Lynne Marie Rosenberg, a veteran actor who curates Cast and Loose -- a Tumblr page that features real-life, offensive and culturally insensitive casting notices -- understands why sometimes reboots don't sit well with audiences, but she also thinks the significance of someone coming out -- even if they are a fictional character, shouldn't be downplayed.
"It's a natural human reaction to be scared of change, even if its something as pedestrian as changing your favorite character from the '70s, '80s or '90s," she told told NBC News on Monday. "[But] it's important because media has the potential to the do the most good, as our country's most ubiquitous export, and currently it's doing the most harm."
While Rosenberg believes that the "entertainment industry is still largely controlled by older white men," the re-imagining of the Sulu character is a significant sign of the growing economic clout of audiences hungry for diversity, and it's in keeping with the "Star Trek" franchise's progressive-minded roots.

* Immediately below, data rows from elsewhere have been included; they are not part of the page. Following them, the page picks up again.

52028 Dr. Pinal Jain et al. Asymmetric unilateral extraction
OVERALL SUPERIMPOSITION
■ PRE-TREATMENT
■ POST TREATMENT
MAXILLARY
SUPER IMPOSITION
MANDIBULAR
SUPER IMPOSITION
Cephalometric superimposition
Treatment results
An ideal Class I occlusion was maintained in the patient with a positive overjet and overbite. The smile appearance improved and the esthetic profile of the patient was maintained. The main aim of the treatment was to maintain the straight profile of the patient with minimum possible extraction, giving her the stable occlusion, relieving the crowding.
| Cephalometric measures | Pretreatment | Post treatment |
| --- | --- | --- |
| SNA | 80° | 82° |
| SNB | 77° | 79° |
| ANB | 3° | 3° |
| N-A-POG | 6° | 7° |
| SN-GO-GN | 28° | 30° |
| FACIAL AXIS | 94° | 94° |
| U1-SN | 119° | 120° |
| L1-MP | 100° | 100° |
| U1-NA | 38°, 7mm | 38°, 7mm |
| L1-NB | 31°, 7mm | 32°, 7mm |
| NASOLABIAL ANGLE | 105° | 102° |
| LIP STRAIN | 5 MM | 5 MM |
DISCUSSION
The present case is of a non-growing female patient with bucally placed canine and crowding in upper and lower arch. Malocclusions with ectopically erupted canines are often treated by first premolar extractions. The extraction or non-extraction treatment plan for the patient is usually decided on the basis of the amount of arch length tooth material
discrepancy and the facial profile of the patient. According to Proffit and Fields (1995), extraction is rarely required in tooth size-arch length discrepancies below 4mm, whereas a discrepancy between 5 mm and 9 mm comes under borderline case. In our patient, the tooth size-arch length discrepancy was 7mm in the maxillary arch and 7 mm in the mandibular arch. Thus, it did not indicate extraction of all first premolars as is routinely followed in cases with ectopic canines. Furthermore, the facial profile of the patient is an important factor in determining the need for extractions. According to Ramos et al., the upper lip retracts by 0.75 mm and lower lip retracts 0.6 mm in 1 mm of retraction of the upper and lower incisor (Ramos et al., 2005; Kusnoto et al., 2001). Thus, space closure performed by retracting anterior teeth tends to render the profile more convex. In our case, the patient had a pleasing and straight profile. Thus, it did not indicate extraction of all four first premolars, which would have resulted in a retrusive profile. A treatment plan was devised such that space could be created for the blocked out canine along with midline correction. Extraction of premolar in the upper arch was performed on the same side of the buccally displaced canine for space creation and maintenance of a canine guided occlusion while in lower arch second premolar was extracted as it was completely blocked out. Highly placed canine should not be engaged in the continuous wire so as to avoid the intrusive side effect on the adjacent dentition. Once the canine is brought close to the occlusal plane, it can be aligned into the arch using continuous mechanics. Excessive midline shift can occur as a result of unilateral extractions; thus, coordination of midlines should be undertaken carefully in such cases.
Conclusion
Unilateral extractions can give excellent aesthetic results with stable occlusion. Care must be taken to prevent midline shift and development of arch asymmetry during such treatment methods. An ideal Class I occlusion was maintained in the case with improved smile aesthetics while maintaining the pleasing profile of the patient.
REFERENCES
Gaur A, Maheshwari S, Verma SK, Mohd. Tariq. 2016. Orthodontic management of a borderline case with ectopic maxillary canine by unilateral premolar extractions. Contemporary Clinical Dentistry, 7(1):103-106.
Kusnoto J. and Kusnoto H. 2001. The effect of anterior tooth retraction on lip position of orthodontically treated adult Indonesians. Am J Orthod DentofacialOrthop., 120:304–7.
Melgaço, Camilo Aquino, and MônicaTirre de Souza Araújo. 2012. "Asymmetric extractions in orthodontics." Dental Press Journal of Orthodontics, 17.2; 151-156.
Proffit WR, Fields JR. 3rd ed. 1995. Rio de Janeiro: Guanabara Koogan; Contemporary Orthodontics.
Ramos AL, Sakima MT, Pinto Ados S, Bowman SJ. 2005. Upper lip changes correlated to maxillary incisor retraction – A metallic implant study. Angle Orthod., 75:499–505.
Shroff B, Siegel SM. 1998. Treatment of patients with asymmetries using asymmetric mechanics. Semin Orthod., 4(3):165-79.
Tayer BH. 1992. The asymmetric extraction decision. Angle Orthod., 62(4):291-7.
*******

"If [Gene Roddenberry] had been here now this is exactly what he would have been doing," she said. "I think we're a culture of image at this point, and for a very, very long time we've only seen pictures of a very specific community. [Audiences] are starting to say, 'I know there are different pictures out there.' You can decide that all you want to see are more white men, or I can see something new."